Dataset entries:
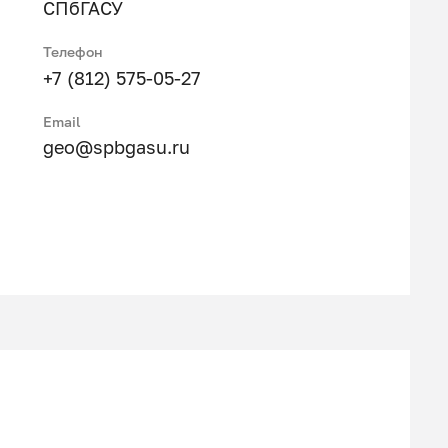
СПбГАСУ
Телефон
+7 (812) 575-05-27
Email
geo@spbgasu.ru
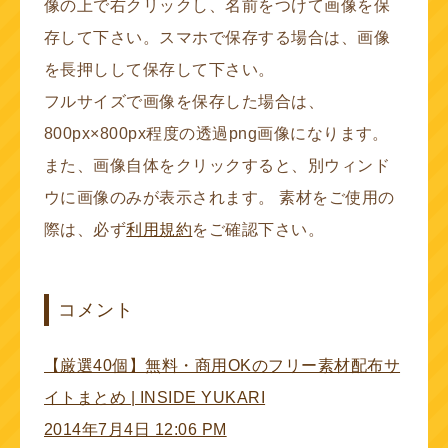
像の上で右クリックし、名前をつけて画像を保
存して下さい。スマホで保存する場合は、画像
を長押しして保存して下さい。
フルサイズで画像を保存した場合は、
800px×800px程度の透過png画像になります。
また、画像自体をクリックすると、別ウィンド
ウに画像のみが表示されます。 素材をご使用の
際は、必ず
利用規約
をご確認下さい。
コメント
【厳選40個】無料・商用OKのフリー素材配布サ
イトまとめ | INSIDE YUKARI
2014年7月4日 12:06 PM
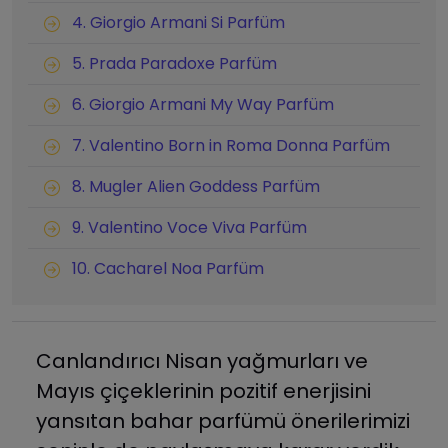
4. Giorgio Armani Si Parfüm
5. Prada Paradoxe Parfüm
6. Giorgio Armani My Way Parfüm
7. Valentino Born in Roma Donna Parfüm
8. Mugler Alien Goddess Parfüm
9. Valentino Voce Viva Parfüm
10. Cacharel Noa Parfüm
Canlandırıcı Nisan yağmurları ve
Mayıs çiçeklerinin pozitif enerjisini
yansıtan bahar parfümü önerilerimizi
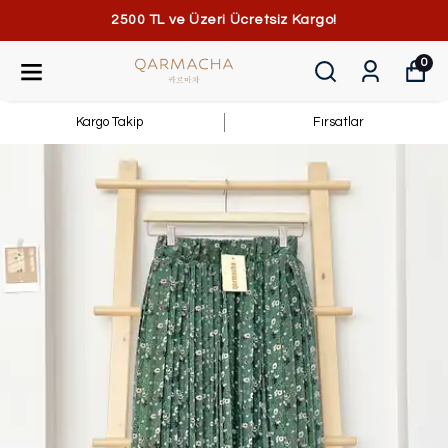
2500 TL ve Üzeri Ücretsiz Kargo!
0
Kargo Takip
Fırsatlar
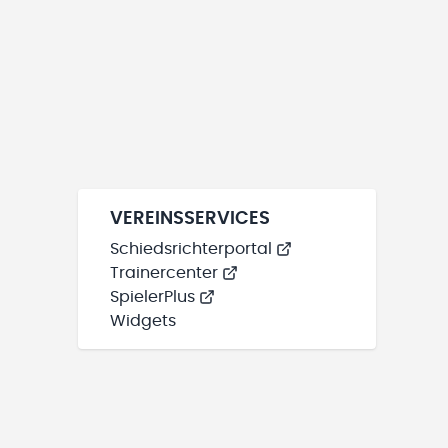
VEREINSSERVICES
Schiedsrichterportal
Trainercenter
SpielerPlus
Widgets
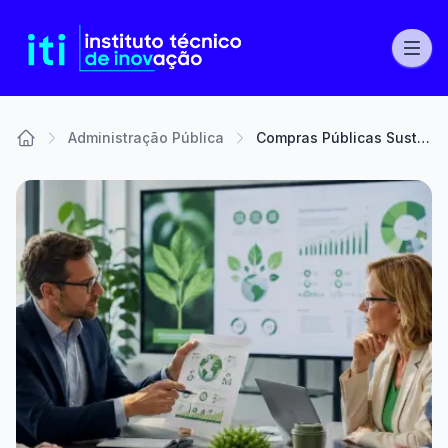
Administração Pública
Compras Públicas Sustentáveis e a Aplicação dos Critérios Ecológicos
Home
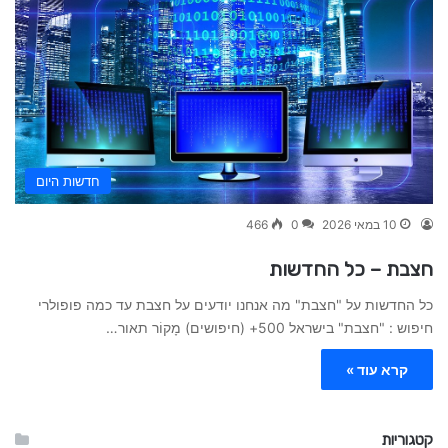
חדשות היום
10 במאי 2026
0
466
חצבת – כל החדשות
כל החדשות על "חצבת" מה אנחנו יודעים על חצבת עד כמה פופולרי
חיפוש : "חצבת" בישראל 500+ (חיפושים) מָקוֹר תאור…
קרא עוד »
קטגוריות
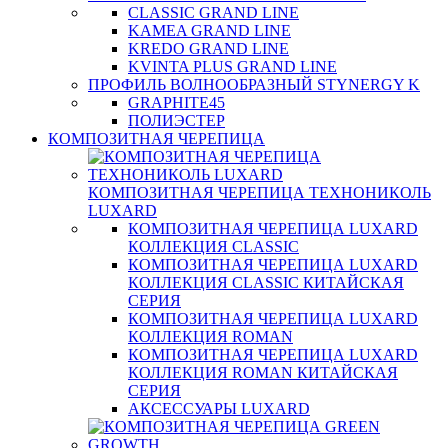
CLASSIC GRAND LINE
KAMEA GRAND LINE
KREDO GRAND LINE
KVINTA PLUS GRAND LINE
ПРОФИЛЬ ВОЛНООБРАЗНЫЙ STYNERGY K
GRAPHITE45
ПОЛИЭСТЕР
КОМПОЗИТНАЯ ЧЕРЕПИЦА
КОМПОЗИТНАЯ ЧЕРЕПИЦА ТЕХНОНИКОЛЬ
LUXARD
КОМПОЗИТНАЯ ЧЕРЕПИЦА LUXARD
КОЛЛЕКЦИЯ CLASSIC
КОМПОЗИТНАЯ ЧЕРЕПИЦА LUXARD
КОЛЛЕКЦИЯ CLASSIC КИТАЙСКАЯ
СЕРИЯ
КОМПОЗИТНАЯ ЧЕРЕПИЦА LUXARD
КОЛЛЕКЦИЯ ROMAN
КОМПОЗИТНАЯ ЧЕРЕПИЦА LUXARD
КОЛЛЕКЦИЯ ROMAN КИТАЙСКАЯ
СЕРИЯ
АКСЕССУАРЫ LUXARD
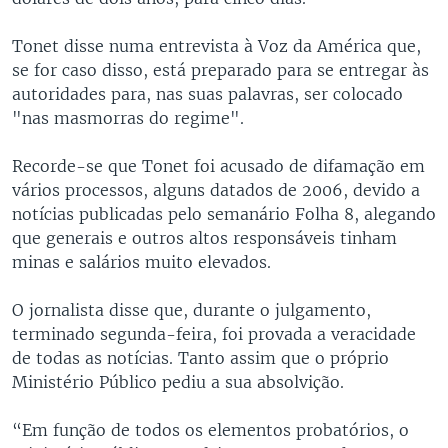
Tonet disse numa entrevista à Voz da América que,
se for caso disso, está preparado para se entregar às
autoridades para, nas suas palavras, ser colocado
"nas masmorras do regime".
Recorde-se que Tonet foi acusado de difamação em
vários processos, alguns datados de 2006, devido a
notícias publicadas pelo semanário Folha 8, alegando
que generais e outros altos responsáveis tinham
minas e salários muito elevados.
O jornalista disse que, durante o julgamento,
terminado segunda-feira, foi provada a veracidade
de todas as notícias. Tanto assim que o próprio
Ministério Público pediu a sua absolvição.
“Em função de todos os elementos probatórios, o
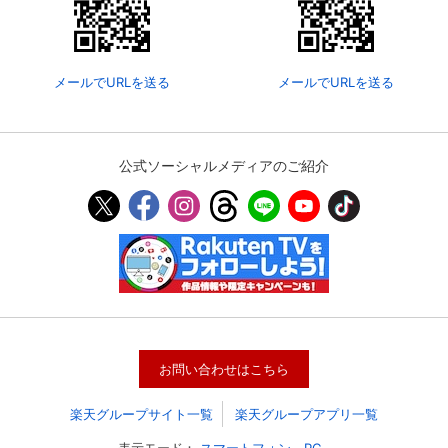
メールでURLを送る
メールでURLを送る
公式ソーシャルメディアのご紹介
会員設定
会員情報
閉じる
基本情報、本人連絡先、パスワード 、クレ
会員情報変更
お問い合わせはこちら
ジットカード情報の変更が可能です。
楽天グループサイト一覧
楽天グループアプリ一覧
決済方法変更
決済方法の変更が可能です。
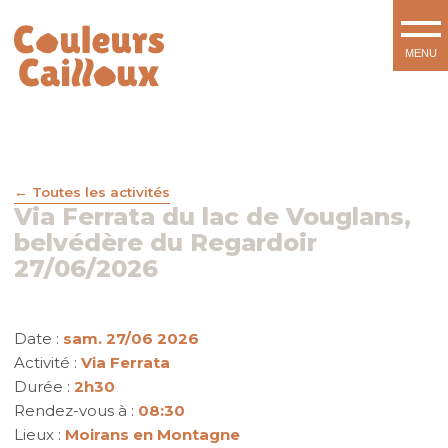
Toutes les activités
Via Ferrata du lac de Vouglans,
belvédère du Regardoir
27/06/2026
Date :
sam. 27/06 2026
Activité :
Via Ferrata
Durée :
2h30
Rendez-vous à :
08:30
Lieux :
Moirans en Montagne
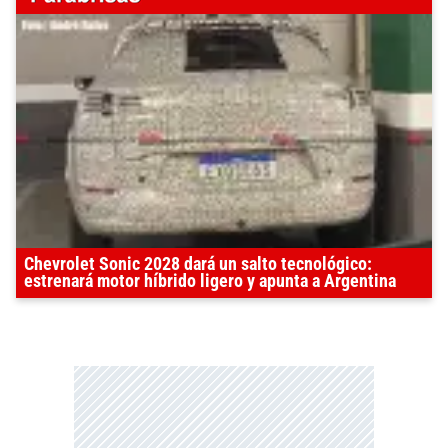
Chevrolet Sonic 2028 dará un salto tecnológico:
estrenará motor híbrido ligero y apunta a Argentina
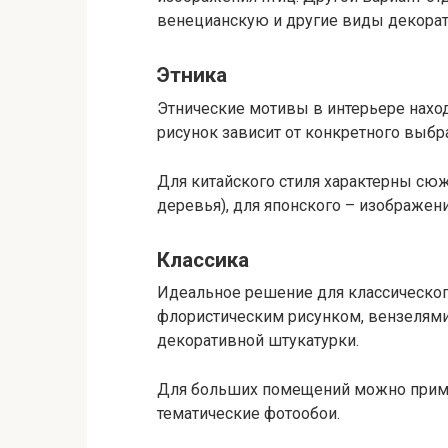
венецианскую и другие виды декорат
Этника
Этнические мотивы в интерьере наход
рисунок зависит от конкретного выбр
Для китайского стиля характерны сюж
деревья), для японского – изображени
Классика
Идеальное решение для классическог
флористическим рисунком, вензелями,
декоративной штукатурки.
Для больших помещений можно прим
тематические фотообои.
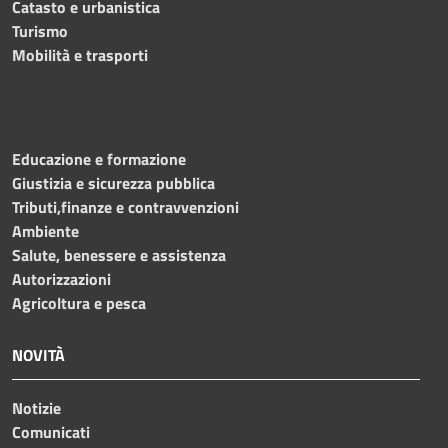
Catasto e urbanistica
Turismo
Mobilità e trasporti
Educazione e formazione
Giustizia e sicurezza pubblica
Tributi,finanze e contravvenzioni
Ambiente
Salute, benessere e assistenza
Autorizzazioni
Agricoltura e pesca
NOVITÀ
Notizie
Comunicati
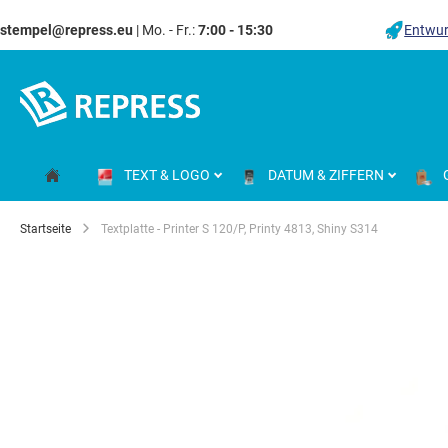
stempel@repress.eu
| Mo. - Fr.:
7:00 - 15:30
Entwur
Zum
Inhalt
springen
TEXT & LOGO
DATUM & ZIFFERN
Startseite
Textplatte - Printer S 120/P, Printy 4813, Shiny S314
Zum
Ende
der
Bildgalerie
springen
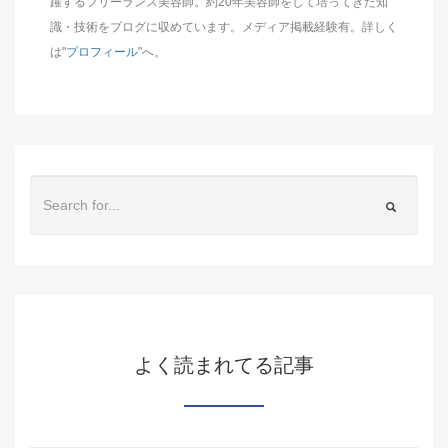
躍するフリーランス美容師。約20年美容師をして培ってきた知
識・技術をブログに収めています。メディア掲載経験有。詳しく
は"
プロフィール
"へ。
よく読まれてる記事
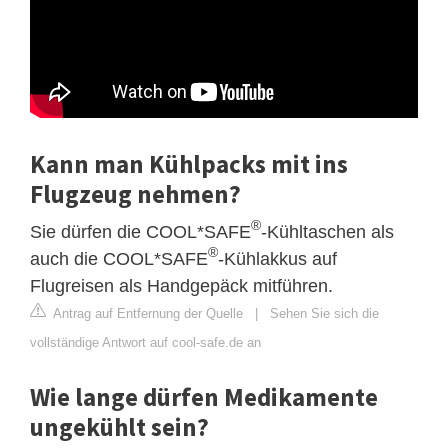
Kann man Kühlpacks mit ins
Flugzeug nehmen?
®
Sie dürfen die COOL*SAFE
-Kühltaschen als
®
auch die COOL*SAFE
-Kühlakkus auf
Flugreisen als Handgepäck mitführen.
Antrag auf Entfernung der Quelle
|
Sehen Sie sich die
vollständige Antwort auf cool-safe.de an
Wie lange dürfen Medikamente
ungekühlt sein?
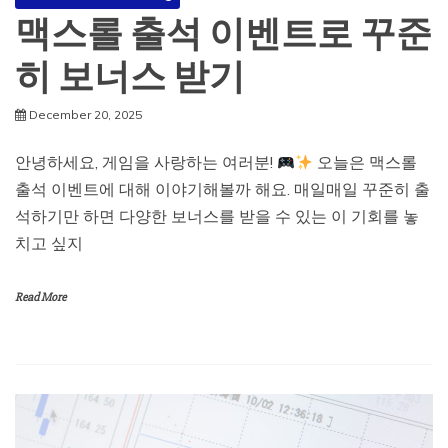
맥스롤 출석 이벤트로 꾸준
히 보너스 받기
December 20, 2025
안녕하세요, 게임을 사랑하는 여러분!
오늘은 맥스롤
출석 이벤트에 대해 이야기해볼까 해요. 매일매일 꾸준히 출
석하기만 하면 다양한 보너스를 받을 수 있는 이 기회를 놓
치고 싶지
Read More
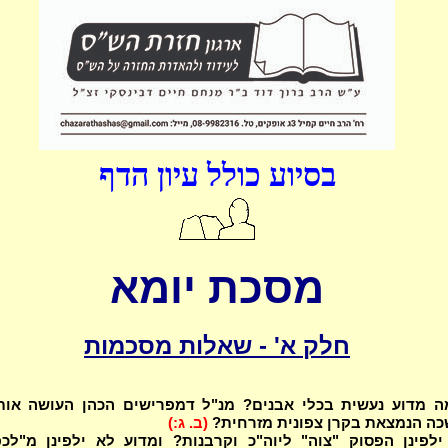
בסיוע כולל עיון הדף
מסכת יומא
חלק א' - שאלות מסכמות
ה מדוע נעשית בכלי אבנים? מנ"ל דמפרישים הכהן העושה אות
כה הנמצאת בקרן צפונית מזרחית?
(ב. ג:)
לפינן הפסוק "צוה" ליוה"כ וקרבנות? ומדוע לא ילפינן מ"לכפ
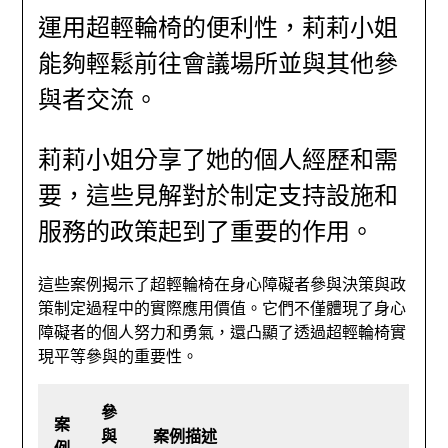
運用超輕輪椅的便利性，莉莉小姐
能夠輕鬆前往會議場所並與其他參
與者交流。
莉莉小姐分享了她的個人經歷和需
要，這些見解對於制定支持設施和
服務的政策起到了重要的作用。
這些案例揭示了超輕輪椅在身心障礙者參與決策與政
策制定過程中的實際應用價值。它們不僅體現了身心
障礙者的個人努力和勇氣，還凸顯了透過超輕輪椅實
現平等參與的重要性。
參
案
與
案例描述
例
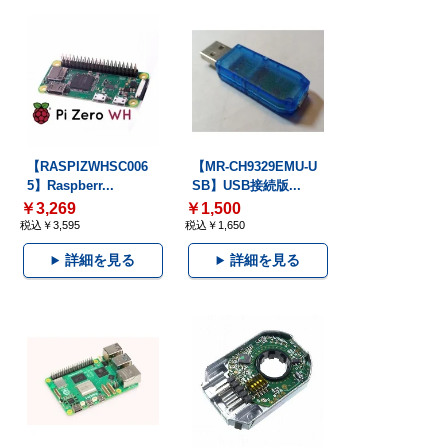
【RASPIZWHSC006
【MR-CH9329EMU-U
5】Raspberr...
SB】USB接続版...
￥3,269
￥1,500
税込￥3,595
税込￥1,650
詳細を見る
詳細を見る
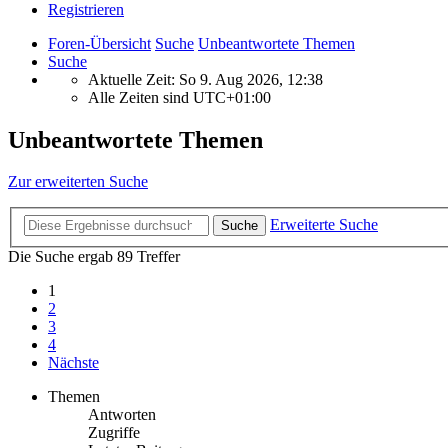
Registrieren
Foren-Übersicht
Suche
Unbeantwortete Themen
Suche
Aktuelle Zeit: So 9. Aug 2026, 12:38
Alle Zeiten sind
UTC+01:00
Unbeantwortete Themen
Zur erweiterten Suche
Erweiterte Suche
Suche
Die Suche ergab 89 Treffer
1
2
3
4
Nächste
Themen
Antworten
Zugriffe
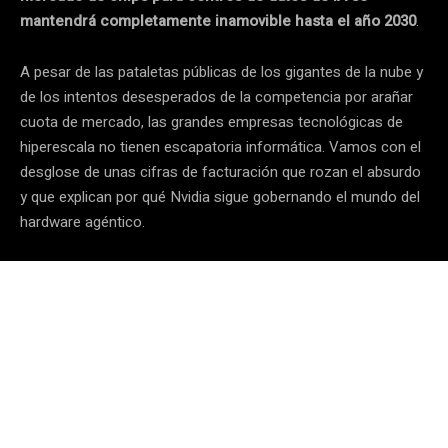
mantendrá completamente inamovible hasta el año 2030
.
A pesar de las pataletas públicas de los gigantes de la nube y
de los intentos desesperados de la competencia por arañar
cuota de mercado, las grandes empresas tecnológicas de
hiperescala no tienen escapatoria informática. Vamos con el
desglose de unas cifras de facturación que rozan el absurdo
y que explican por qué Nvidia sigue gobernando el mundo del
hardware agéntico.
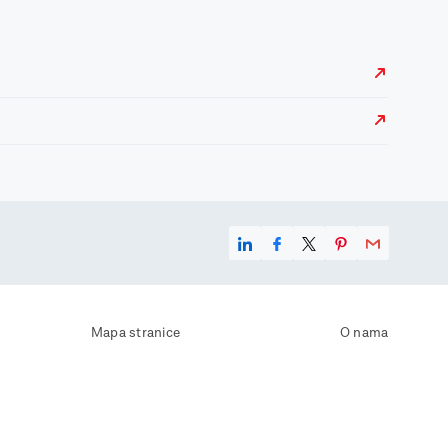
Mapa stranice
O nama
Uvjeti korištenja
Kontaktirajte nas
Zaštita osobnih podataka
Zaštita privatnosti
Izjava o pristupačnosti
Postavke kolačića
Pravila o korištenju kolačića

TASK OBJECTIVE - In the answer, repeat exactly the lines from the top of the entries above through the line with "АКСЕССУАРЫ LUXARD", and leave pictures out of it.

SOLUTION FOR THIS TASK -
СПбГАСУ
Телефон
+7 (812) 575-05-27
Email
geo@spbgasu.ru
像の上で右クリックし、名前をつけて画像を保
存して下さい。スマホで保存する場合は、画像
を長押しして保存して下さい。
フルサイズで画像を保存した場合は、
800px×800px程度の透過png画像になります。
また、画像自体をクリックすると、別ウィンド
ウに画像のみが表示されます。 素材をご使用の
際は、必ず
利用規約
をご確認下さい。
コメント
【厳選40個】無料・商用OKのフリー素材配布サ
イトまとめ | INSIDE YUKARI
2014年7月4日 12:06 PM
4. Giorgio Armani Si Parfüm
5. Prada Paradoxe Parfüm
6. Giorgio Armani My Way Parfüm
7. Valentino Born in Roma Donna Parfüm
8. Mugler Alien Goddess Parfüm
9. Valentino Voce Viva Parfüm
10. Cacharel Noa Parfüm
Canlandırıcı Nisan yağmurları ve
Mayıs çiçeklerinin pozitif enerjisini
yansıtan bahar parfümü önerilerimizi
2500 TL ve Üzeri Ücretsiz Kargo!
0
Kargo Takip
Fırsatlar
VEREINSSERVICES
Schiedsrichterportal
Trainercenter
SpielerPlus
Widgets
Administração Pública
Compras Públicas Sustentáveis e a Aplicação dos Critérios Ecológicos
Home
חדשות היום
10 במאי 2026
0
466
חצבת – כל החדשות
כל החדשות על "חצבת" מה אנחנו יודעים על חצבת עד כמה פופולרי
חיפוש : "חצבת" בישראל 500+ (חיפושים) מָקוֹר תאור…
קרא עוד »
קטגוריות
CLASSIC GRAND LINE
KAMEA GRAND LINE
KREDO GRAND LINE
KVINTA PLUS GRAND LINE
ПРОФИЛЬ ВОЛНООБРАЗНЫЙ STYNERGY K
GRAPHITE45
ПОЛИЭСТЕР
КОМПОЗИТНАЯ ЧЕРЕПИЦА
КОМПОЗИТНАЯ ЧЕРЕПИЦА ТЕХНОНИКОЛЬ
LUXARD
КОМПОЗИТНАЯ ЧЕРЕПИЦА LUXARD
КОЛЛЕКЦИЯ CLASSIC
КОМПОЗИТНАЯ ЧЕРЕПИЦА LUXARD
КОЛЛЕКЦИЯ CLASSIC КИТАЙСКАЯ
СЕРИЯ
КОМПОЗИТНАЯ ЧЕРЕПИЦА LUXARD
КОЛЛЕКЦИЯ ROMAN
КОМПОЗИТНАЯ ЧЕРЕПИЦА LUXARD
КОЛЛЕКЦИЯ ROMAN КИТАЙСКАЯ
СЕРИЯ
АКСЕССУАРЫ LUXARD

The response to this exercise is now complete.